The solution that designers use is to work with vectors. Instead of using pixels, vectors are much like a connect-the-dots drawing, composed of paths. Vector images use mathematical equations, lines and curves to create an image without the need for any pixels. Since paths are scalable, vector images can be adjusted to ANY size without losing quality. In fact, with vector images a billboard sized image of a car from the 1920s is as easy to create as a postcard.
Browse our Vector Art
With this in mind we have been busy converting many of our restored public domain illustrations into vector images. Our vector files are in SVG (Scalable Vector Graphics) format and can be resized freely.
There are now hundreds of illustrations completed, and we even created a few collections.
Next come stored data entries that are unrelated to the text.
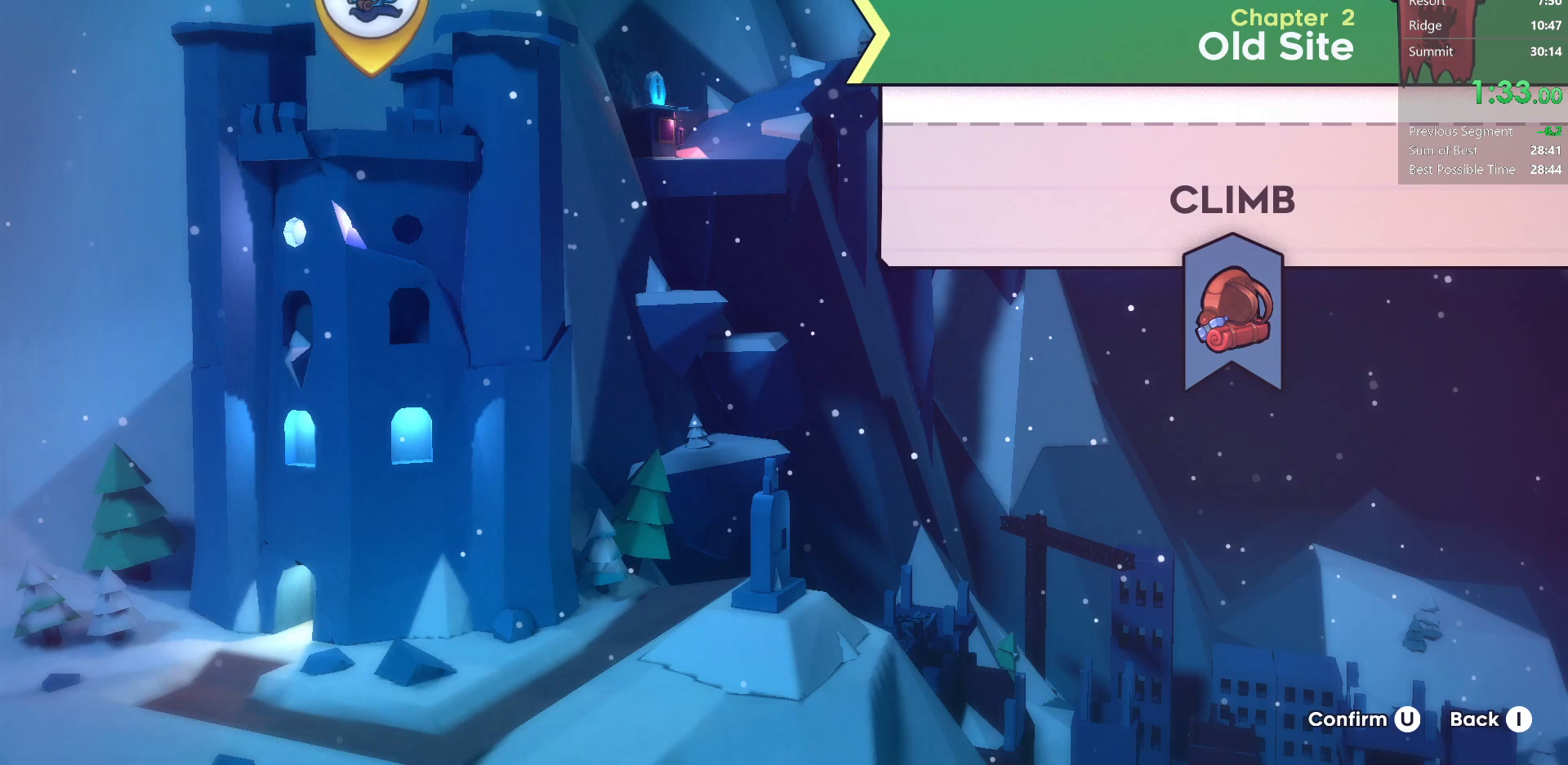
{"keys": ["jump"], "events": [[100, "jump2", "down"], [250, "jump2", "up"], [483, "jump", "down"]]}
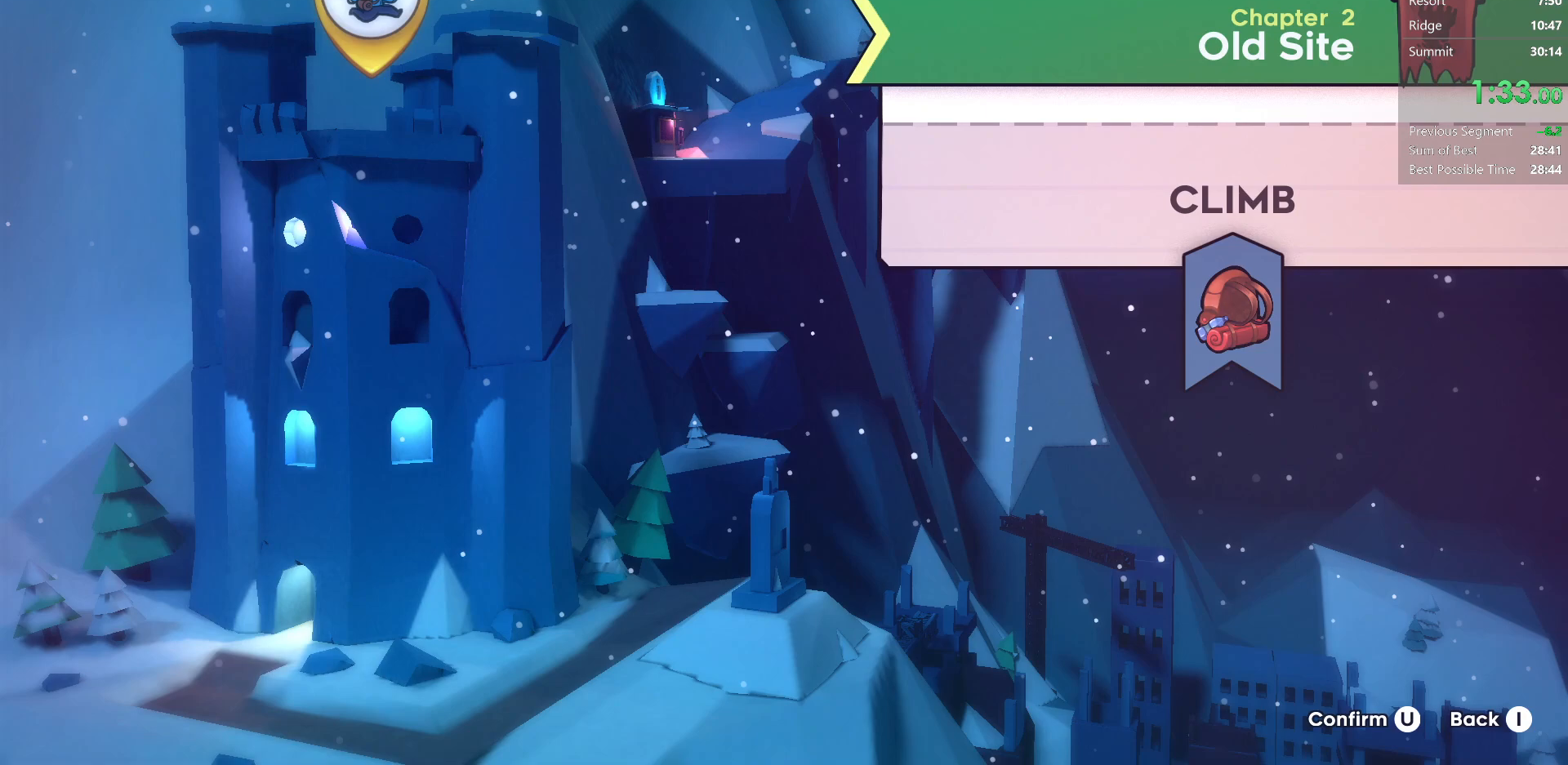
{"keys": [], "events": [[50, "jump", "up"]]}
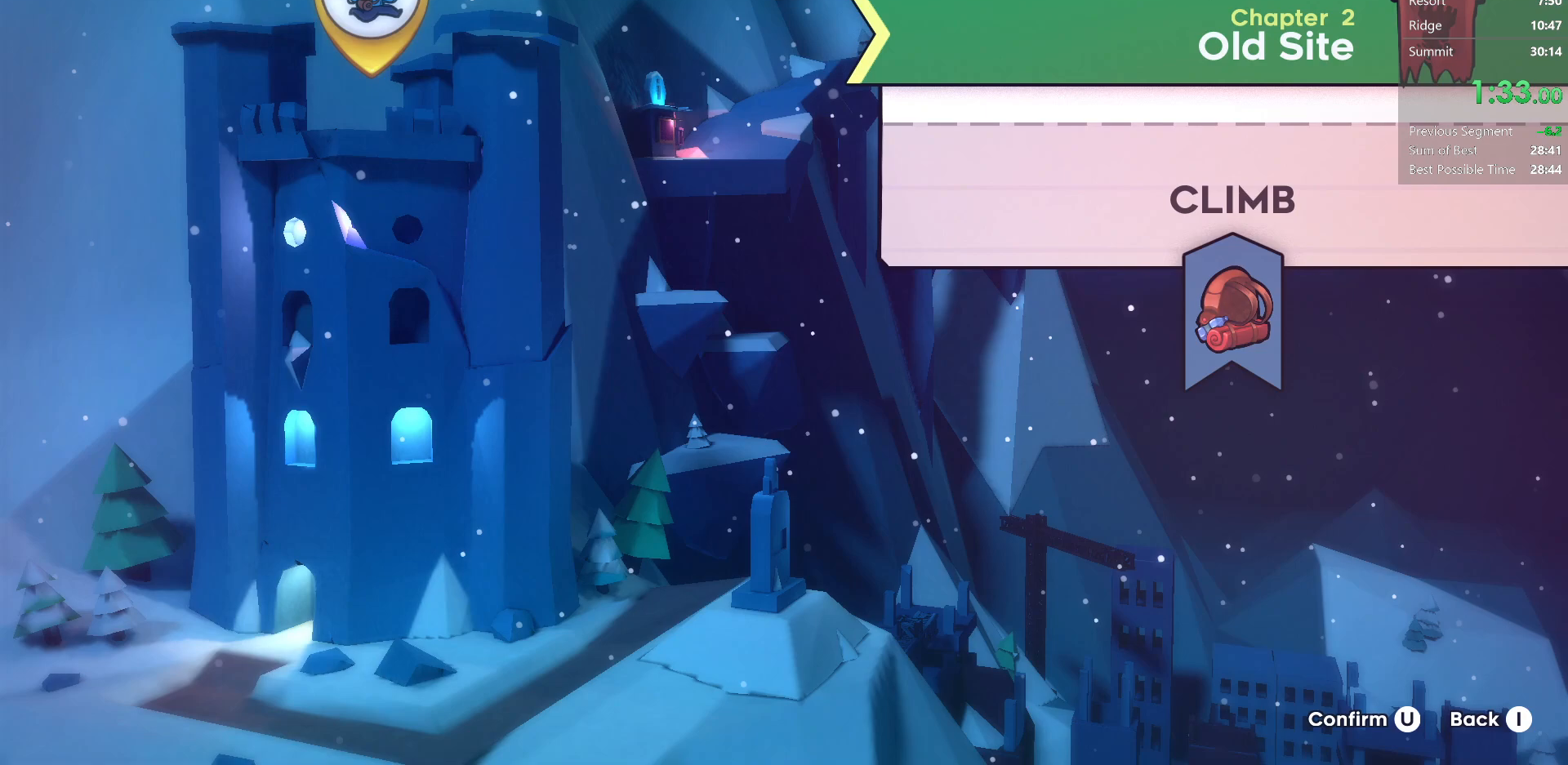
{"keys": [], "events": []}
- Our Classic Automobile Vectors Collection features 15 cars produced around 1910-1920. While the car factories may be long closed (Haynes, Brush, Baker, Pullman) the designs live on in beautifully restored vectors.
- Likewise, the Dance of Death Vectors Collection contains 16 etchings from Hans Holbein’s Danse Macabre (1538). These prints were described as the finest woodcuts ever produced. Moreover, we guarantee our vectors are the finest you’ll ever see!
- And check out the Fancy Dress Vectors Collection. It contains 25 creative costume idea images from Weldon’s practical fancy dress for ladies (1888). You’ll be the talk of the town at your 19th century costume ball!
- Finally, make some weird art with the Human Oddities Vectors Collection. It has 25 images of monstrous births and other strange historical deformities from the sixteenth century.